Scan the records below. Copy every line in which the word "تؤكد" appears.

(Source data):
^^^^^^^^
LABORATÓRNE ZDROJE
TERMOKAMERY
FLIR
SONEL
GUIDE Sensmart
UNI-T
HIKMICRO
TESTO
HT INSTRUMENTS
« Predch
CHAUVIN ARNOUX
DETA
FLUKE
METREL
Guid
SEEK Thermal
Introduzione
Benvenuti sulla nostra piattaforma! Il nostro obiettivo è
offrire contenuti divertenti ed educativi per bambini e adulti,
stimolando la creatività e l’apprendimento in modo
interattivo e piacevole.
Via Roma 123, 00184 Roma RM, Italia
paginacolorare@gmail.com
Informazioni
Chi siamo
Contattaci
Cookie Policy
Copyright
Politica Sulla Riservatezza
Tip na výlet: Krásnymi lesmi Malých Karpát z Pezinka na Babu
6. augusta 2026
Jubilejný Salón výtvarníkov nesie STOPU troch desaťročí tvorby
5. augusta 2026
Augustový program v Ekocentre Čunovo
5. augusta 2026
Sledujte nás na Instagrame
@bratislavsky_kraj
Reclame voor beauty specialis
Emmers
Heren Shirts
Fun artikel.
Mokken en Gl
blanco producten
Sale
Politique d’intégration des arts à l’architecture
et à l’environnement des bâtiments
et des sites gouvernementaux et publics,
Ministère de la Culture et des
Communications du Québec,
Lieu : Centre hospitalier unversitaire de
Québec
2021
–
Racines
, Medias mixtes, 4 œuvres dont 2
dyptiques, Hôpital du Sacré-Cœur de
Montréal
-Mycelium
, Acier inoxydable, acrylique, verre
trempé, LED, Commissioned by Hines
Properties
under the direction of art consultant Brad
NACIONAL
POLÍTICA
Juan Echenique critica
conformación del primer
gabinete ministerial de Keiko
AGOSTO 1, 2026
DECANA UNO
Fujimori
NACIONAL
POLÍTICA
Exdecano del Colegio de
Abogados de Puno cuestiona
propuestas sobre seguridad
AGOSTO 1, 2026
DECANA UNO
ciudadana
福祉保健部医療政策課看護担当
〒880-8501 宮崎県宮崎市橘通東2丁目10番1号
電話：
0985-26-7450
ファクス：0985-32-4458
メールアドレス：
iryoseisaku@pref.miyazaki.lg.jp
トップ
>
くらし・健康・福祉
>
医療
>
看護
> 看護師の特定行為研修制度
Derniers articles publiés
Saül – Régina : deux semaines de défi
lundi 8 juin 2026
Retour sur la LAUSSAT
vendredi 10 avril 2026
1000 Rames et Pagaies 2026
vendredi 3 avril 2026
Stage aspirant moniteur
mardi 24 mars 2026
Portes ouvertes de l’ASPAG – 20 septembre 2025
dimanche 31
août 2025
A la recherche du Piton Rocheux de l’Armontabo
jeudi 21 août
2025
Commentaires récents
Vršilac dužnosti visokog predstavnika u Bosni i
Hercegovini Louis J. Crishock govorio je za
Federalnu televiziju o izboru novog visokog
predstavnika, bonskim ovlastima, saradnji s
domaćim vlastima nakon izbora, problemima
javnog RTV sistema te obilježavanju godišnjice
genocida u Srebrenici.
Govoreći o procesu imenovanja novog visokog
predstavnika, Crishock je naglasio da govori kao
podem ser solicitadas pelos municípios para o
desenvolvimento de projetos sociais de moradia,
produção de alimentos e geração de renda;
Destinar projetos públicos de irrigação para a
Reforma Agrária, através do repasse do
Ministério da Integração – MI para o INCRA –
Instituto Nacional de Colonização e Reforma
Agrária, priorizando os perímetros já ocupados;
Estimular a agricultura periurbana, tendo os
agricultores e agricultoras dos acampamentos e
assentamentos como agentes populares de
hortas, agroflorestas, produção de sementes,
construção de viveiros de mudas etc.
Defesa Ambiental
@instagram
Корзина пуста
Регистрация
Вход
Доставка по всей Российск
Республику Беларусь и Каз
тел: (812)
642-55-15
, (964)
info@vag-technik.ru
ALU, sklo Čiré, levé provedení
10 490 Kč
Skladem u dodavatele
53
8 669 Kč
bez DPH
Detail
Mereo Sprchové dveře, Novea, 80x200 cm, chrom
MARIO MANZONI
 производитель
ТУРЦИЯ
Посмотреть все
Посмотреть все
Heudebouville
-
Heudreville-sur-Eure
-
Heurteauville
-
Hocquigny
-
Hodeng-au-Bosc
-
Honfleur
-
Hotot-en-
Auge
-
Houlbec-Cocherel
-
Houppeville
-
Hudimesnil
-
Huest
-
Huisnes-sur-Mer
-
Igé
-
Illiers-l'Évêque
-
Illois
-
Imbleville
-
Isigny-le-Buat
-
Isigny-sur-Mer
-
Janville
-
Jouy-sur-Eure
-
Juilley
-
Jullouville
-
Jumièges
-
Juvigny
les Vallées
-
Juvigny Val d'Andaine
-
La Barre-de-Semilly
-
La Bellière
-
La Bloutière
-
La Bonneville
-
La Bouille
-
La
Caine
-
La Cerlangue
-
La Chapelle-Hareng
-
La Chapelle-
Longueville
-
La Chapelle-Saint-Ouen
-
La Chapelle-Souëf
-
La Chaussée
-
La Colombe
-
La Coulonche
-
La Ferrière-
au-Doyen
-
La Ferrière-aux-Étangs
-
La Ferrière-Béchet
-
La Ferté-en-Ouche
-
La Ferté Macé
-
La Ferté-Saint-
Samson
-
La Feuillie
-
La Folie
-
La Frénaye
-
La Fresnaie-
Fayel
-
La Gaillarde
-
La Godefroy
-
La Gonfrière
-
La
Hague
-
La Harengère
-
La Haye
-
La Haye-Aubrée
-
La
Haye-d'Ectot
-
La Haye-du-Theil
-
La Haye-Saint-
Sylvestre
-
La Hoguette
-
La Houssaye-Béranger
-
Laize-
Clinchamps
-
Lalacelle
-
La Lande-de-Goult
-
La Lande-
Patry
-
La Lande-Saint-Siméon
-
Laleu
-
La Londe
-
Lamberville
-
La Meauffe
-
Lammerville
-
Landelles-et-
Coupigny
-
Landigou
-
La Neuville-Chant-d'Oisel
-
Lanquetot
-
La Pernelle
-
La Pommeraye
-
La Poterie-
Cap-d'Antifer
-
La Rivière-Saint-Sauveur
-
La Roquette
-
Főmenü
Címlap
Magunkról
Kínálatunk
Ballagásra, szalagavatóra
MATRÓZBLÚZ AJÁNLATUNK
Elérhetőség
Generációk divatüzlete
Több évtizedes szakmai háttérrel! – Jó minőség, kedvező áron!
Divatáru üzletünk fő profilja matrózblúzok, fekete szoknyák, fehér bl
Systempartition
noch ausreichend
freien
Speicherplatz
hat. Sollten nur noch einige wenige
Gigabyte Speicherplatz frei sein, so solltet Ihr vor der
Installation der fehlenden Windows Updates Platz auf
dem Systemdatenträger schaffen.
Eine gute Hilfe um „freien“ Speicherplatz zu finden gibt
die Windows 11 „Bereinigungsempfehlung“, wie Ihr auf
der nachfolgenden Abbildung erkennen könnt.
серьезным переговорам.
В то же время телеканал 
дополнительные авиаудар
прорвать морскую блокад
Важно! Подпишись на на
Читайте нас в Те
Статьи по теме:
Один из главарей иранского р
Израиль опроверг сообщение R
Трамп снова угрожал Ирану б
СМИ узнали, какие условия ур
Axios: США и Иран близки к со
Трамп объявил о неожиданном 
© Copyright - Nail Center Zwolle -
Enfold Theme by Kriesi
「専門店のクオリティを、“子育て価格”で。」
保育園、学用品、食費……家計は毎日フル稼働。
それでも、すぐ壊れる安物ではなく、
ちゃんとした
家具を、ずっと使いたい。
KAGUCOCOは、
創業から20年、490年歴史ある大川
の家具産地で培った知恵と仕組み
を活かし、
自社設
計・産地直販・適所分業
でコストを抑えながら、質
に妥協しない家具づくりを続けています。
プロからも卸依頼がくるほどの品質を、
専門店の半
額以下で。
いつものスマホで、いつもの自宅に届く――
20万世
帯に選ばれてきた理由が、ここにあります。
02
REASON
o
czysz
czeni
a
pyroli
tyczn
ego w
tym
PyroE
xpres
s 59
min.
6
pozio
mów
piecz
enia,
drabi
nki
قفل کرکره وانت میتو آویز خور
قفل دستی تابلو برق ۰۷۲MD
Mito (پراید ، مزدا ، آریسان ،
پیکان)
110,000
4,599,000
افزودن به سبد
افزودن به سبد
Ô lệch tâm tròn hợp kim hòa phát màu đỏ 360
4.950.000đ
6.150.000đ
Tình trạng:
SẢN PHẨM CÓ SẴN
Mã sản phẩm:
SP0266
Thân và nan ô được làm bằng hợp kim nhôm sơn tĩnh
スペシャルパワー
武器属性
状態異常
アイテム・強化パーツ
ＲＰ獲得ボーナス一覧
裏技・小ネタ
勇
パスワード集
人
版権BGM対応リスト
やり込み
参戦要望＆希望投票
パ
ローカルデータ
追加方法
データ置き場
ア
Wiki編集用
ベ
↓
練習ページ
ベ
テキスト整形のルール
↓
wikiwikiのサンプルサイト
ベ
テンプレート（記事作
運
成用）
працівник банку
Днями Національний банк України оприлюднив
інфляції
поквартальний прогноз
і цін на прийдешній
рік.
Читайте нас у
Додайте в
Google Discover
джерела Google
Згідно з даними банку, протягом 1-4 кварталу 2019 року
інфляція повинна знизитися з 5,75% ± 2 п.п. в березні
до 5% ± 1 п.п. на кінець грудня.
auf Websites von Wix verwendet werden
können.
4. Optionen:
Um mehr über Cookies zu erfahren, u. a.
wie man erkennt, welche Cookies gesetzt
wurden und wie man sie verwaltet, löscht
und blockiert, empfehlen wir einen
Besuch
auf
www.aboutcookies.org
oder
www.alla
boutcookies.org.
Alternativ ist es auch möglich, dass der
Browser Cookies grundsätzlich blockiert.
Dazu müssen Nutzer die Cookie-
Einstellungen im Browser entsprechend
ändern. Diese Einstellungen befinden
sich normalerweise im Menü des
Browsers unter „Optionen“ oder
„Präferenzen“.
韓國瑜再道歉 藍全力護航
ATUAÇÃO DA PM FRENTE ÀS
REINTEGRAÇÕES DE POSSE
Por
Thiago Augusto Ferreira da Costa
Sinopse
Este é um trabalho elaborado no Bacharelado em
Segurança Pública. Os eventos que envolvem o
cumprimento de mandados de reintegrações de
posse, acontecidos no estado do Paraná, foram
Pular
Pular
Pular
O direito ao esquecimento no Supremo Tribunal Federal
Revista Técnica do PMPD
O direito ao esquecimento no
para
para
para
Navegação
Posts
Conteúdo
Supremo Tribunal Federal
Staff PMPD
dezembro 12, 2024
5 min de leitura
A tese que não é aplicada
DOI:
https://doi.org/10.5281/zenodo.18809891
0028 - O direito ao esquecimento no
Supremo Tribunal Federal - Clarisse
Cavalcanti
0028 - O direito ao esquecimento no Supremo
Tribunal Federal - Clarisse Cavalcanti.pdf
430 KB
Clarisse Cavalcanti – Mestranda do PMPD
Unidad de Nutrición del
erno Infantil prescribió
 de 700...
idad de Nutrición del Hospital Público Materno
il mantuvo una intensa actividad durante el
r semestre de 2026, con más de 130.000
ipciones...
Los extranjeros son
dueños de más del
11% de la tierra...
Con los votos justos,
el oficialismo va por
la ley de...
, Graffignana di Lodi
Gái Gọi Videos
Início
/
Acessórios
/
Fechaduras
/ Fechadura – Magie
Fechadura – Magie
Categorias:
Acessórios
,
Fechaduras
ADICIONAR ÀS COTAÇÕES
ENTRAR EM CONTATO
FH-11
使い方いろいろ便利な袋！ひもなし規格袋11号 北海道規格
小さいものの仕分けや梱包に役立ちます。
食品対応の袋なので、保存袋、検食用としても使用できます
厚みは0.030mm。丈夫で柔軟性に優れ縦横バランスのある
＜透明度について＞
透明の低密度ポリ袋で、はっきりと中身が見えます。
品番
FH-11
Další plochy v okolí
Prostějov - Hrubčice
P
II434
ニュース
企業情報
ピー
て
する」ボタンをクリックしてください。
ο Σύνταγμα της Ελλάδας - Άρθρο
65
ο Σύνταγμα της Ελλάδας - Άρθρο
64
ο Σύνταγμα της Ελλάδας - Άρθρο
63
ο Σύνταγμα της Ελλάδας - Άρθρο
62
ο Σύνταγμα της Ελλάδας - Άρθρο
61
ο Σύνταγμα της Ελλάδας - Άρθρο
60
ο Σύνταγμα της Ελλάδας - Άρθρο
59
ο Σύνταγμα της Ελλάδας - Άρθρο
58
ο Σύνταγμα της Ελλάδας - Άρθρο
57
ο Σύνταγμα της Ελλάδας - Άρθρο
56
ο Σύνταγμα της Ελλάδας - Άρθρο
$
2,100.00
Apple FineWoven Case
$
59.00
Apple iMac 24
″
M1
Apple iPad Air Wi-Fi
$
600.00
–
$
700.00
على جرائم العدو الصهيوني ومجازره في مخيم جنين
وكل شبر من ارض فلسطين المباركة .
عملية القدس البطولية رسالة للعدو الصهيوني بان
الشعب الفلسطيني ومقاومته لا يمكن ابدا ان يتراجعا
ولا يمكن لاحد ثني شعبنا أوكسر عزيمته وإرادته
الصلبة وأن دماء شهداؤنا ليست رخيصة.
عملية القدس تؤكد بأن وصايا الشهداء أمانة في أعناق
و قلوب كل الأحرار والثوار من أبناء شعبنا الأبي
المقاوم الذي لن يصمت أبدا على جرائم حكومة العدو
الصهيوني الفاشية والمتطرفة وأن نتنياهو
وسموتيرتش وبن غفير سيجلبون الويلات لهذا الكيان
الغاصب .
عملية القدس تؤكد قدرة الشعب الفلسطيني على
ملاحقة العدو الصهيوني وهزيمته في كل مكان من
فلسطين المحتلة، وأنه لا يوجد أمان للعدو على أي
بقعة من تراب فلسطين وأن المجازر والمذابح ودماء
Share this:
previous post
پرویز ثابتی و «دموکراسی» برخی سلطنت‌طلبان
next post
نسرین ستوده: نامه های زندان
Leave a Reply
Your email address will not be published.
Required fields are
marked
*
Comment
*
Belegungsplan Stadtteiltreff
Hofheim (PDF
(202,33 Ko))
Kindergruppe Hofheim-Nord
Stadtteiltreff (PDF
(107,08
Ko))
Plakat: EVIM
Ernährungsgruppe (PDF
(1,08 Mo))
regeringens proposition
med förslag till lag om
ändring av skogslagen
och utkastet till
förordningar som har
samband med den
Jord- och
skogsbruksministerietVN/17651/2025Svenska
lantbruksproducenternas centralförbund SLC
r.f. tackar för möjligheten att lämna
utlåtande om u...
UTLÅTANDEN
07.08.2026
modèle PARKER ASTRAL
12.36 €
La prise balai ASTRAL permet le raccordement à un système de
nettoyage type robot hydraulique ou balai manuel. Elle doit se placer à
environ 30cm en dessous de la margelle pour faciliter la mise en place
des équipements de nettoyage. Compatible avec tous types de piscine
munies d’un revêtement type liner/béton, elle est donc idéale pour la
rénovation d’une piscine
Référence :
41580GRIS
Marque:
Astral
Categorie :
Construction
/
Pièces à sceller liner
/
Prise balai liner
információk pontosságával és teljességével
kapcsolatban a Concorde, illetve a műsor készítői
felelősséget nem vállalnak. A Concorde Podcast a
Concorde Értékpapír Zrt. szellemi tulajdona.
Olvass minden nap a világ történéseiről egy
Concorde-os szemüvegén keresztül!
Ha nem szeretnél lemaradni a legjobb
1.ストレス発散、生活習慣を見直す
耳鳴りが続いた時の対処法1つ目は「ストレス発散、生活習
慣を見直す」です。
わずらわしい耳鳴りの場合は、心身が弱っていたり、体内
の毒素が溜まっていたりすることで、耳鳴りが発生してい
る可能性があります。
^^^^^^^^
(Task result):
عملية القدس تؤكد بأن وصايا الشهداء أمانة في أعناق
عملية القدس تؤكد قدرة الشعب الفلسطيني على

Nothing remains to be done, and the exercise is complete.